> [Assigned task 1]
Answer these questions about the forum thread on choosing an RDA:
(a) Which two RDAs is JackalR weighing for cloud chasing?
(b) What name does zadiac say to look for on the see-through bottle of VG?
(c) Which atomizer does Yusuf Cape Vaper call an amazing cloud chasing atty?

> [Text provided]

# Need help choosing



## JackalR (12/4/15)

Hey guys,

As the thread states, I need some help to decide on a rda.

I hsve the dark horse and its great for flavour as many of you say. Love it.

Now im looking at more of the cloud chasing rda. Im looking at either going for the doge v2 or the airek rda. Any thoughts?

On a side question I see some guys use pure vg for cloud chasing. Is it locally available at say dischem and is it possible to put flavour in it without doing the diy route, just a simple few drops of essence so that it has some flavour.


----------



## zadiac (12/4/15)

To your first question:
Either the Doge V2 or the Airek will be great for cloud chasing. Why not get both? 

To your second question:
VG is available at Spar, Pick n Pay, Dischem, Clicks, etc. Look for a see-through bottle called "Dolly Varden". It's pure BP grade VG.
http://dischem.co.za/product-view/21967/dolly-varden-glycerine-250ml (They are R21,** at Spar)
Will be under the skin care or baby products.

Happy cloud chasing


----------



## Yusuf Cape Vaper (12/4/15)

In my cloud chasing opinion, I would say that the dark horse itself is an amazing cloud chasing atty. Just need to nail your build and wicking in it and you're good to go 


Sent from my iPhone using Tapatalk

Reactions: Agree 1


----------



## Yiannaki (12/4/15)

JackalR said:


> Hey guys,
> 
> As the thread states, I need some help to decide on a rda.
> 
> ...



I have a dodge v2 authentic and am very happy with it.

Its quite a versatile little RDA. It can produce great flavour but can also be set up for clouds.

> [Data section]

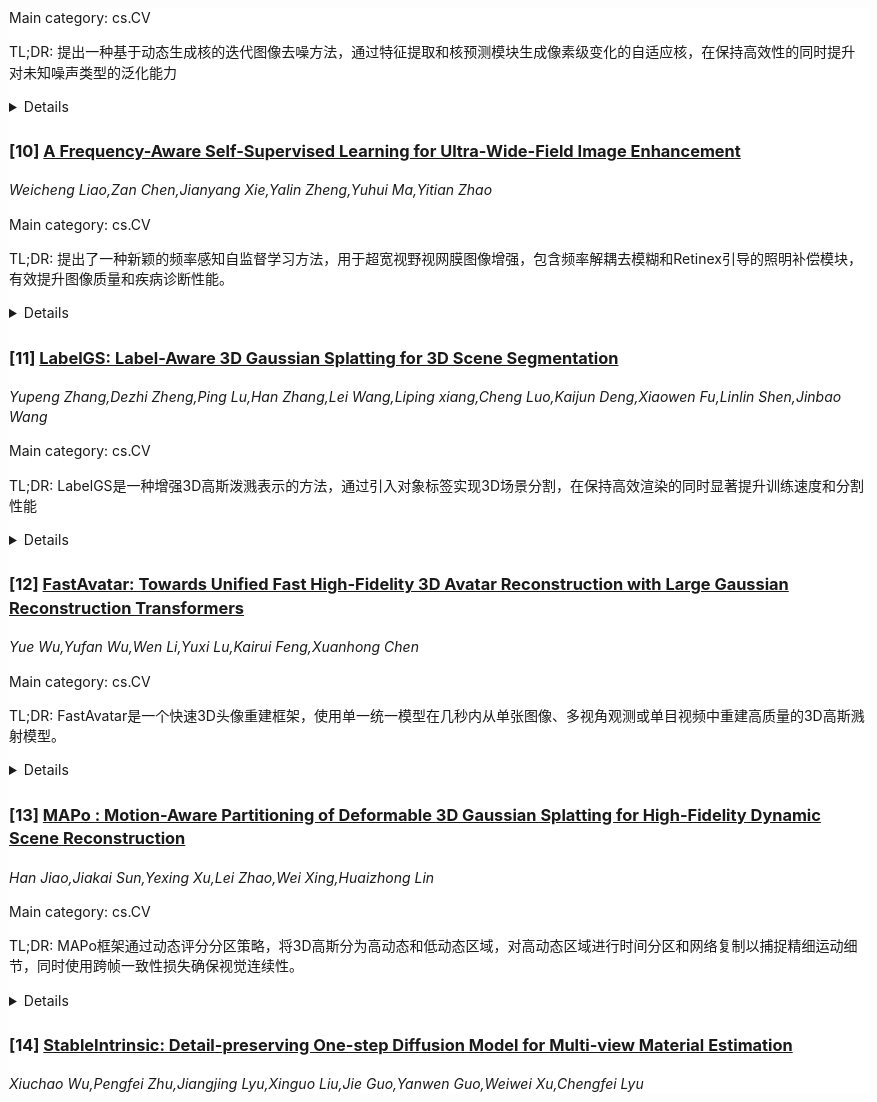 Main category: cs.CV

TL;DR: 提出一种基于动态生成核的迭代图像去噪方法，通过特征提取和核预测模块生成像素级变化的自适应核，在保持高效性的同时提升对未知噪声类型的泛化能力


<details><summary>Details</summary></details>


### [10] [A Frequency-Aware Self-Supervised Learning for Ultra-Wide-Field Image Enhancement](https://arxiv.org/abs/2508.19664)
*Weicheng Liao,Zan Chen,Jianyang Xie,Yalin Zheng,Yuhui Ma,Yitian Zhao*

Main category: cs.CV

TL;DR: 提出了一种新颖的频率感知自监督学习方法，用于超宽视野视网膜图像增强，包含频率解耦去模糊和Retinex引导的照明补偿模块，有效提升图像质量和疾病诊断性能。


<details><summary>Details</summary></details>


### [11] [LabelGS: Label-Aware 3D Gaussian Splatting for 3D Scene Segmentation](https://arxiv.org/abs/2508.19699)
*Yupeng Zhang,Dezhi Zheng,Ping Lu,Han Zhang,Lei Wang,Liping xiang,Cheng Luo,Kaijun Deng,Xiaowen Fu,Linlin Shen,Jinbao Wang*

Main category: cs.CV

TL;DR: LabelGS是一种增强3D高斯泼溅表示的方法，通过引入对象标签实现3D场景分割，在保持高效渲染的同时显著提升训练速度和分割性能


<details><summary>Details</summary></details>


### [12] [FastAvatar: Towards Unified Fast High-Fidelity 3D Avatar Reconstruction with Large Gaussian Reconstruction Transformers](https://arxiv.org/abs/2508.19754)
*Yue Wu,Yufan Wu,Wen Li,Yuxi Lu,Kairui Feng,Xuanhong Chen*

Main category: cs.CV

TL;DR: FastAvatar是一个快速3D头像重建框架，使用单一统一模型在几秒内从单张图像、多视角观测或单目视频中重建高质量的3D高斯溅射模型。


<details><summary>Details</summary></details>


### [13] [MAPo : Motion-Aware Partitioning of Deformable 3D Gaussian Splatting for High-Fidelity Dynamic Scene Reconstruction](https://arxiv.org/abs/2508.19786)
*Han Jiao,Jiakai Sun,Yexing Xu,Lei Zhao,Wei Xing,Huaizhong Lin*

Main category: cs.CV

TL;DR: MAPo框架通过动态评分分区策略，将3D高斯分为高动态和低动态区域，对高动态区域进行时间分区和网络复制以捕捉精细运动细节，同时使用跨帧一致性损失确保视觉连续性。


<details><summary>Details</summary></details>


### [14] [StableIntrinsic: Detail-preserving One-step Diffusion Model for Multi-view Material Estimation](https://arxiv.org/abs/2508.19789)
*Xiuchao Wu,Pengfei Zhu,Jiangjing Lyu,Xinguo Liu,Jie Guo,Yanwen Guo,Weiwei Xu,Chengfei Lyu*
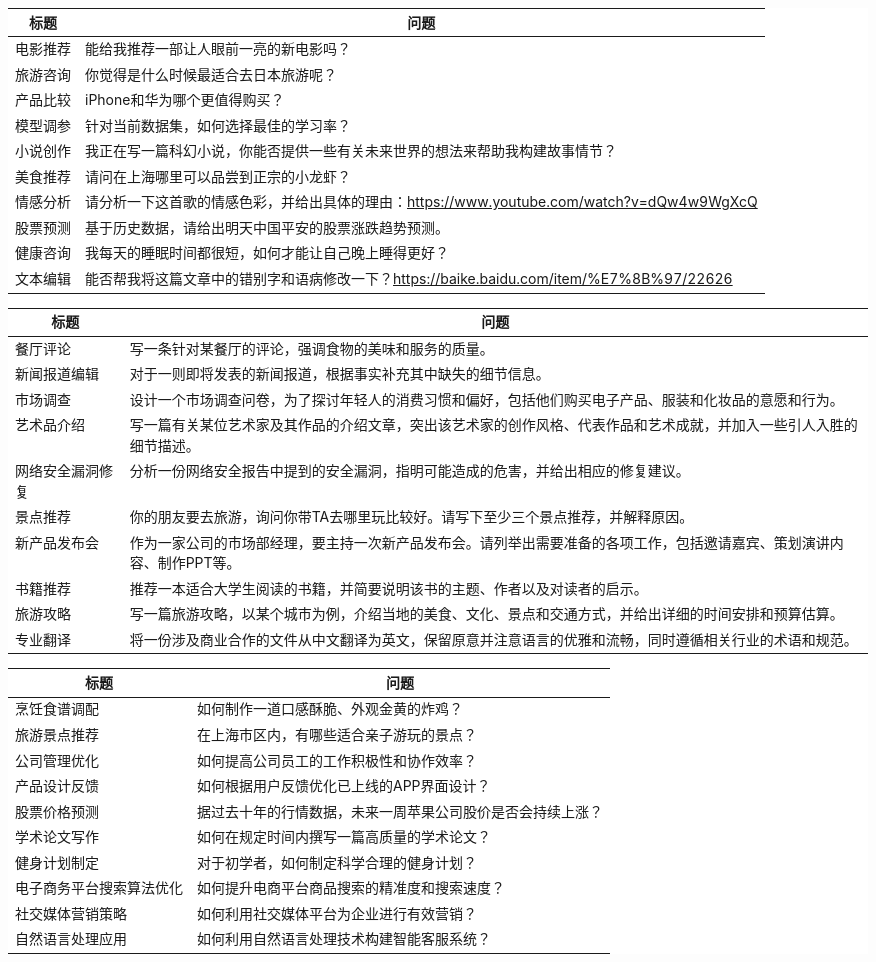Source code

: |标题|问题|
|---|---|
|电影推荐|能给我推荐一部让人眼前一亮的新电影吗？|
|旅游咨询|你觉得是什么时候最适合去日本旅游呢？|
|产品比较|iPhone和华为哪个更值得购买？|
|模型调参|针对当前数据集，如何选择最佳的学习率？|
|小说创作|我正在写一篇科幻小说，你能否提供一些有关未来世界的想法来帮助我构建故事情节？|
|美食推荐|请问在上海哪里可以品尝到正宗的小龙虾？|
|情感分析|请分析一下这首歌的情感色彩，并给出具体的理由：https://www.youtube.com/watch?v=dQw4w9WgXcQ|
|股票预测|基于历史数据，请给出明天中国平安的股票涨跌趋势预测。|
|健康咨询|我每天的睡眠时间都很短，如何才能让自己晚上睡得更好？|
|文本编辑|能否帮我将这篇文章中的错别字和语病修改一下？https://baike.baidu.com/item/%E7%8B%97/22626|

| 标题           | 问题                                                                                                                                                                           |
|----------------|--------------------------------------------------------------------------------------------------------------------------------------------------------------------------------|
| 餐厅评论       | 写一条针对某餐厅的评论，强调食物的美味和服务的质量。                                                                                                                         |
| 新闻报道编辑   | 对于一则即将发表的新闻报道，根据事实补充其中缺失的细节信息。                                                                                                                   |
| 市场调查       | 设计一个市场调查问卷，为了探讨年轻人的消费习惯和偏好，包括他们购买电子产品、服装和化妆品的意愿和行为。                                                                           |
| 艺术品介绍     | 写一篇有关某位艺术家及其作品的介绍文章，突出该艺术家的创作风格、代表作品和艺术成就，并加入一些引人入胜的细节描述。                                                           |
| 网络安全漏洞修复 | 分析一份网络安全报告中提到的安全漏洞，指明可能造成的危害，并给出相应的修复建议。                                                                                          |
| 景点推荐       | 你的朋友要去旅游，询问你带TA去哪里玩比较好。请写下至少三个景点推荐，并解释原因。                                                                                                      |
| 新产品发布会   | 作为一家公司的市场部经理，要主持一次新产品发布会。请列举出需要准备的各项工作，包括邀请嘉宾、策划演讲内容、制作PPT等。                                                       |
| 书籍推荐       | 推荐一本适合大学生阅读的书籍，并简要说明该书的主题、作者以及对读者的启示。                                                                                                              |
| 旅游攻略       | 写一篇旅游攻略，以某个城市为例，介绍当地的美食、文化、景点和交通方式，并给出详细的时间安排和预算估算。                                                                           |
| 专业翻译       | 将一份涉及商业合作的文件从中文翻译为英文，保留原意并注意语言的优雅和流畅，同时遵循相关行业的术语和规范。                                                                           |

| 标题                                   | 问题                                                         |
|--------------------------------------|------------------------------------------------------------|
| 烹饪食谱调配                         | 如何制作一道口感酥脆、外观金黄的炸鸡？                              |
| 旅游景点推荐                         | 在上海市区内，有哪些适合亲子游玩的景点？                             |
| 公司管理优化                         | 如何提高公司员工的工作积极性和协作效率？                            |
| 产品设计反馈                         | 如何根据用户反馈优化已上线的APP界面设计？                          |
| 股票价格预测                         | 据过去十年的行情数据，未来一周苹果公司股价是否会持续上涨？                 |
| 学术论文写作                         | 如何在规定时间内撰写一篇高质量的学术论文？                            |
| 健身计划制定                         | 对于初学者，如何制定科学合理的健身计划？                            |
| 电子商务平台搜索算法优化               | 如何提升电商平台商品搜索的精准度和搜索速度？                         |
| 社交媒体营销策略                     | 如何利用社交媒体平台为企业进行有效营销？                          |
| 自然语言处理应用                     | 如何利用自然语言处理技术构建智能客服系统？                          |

> [Assigned task 2]
Copy the records from their beginning through the line containing "TL;DR: 提出了一种新颖", including that line. Omit the pictures.

> [Worked solution 1]
(a) The Doge V2 and the Airek RDA.
(b) "Dolly Varden."
(c) The Dark Horse.

> [Worked solution 2]
 Main category: cs.CV

TL;DR: 提出一种基于动态生成核的迭代图像去噪方法，通过特征提取和核预测模块生成像素级变化的自适应核，在保持高效性的同时提升对未知噪声类型的泛化能力


<details><summary>Details</summary></details>


### [10] [A Frequency-Aware Self-Supervised Learning for Ultra-Wide-Field Image Enhancement](https://arxiv.org/abs/2508.19664)
*Weicheng Liao,Zan Chen,Jianyang Xie,Yalin Zheng,Yuhui Ma,Yitian Zhao*

Main category: cs.CV

TL;DR: 提出了一种新颖的频率感知自监督学习方法，用于超宽视野视网膜图像增强，包含频率解耦去模糊和Retinex引导的照明补偿模块，有效提升图像质量和疾病诊断性能。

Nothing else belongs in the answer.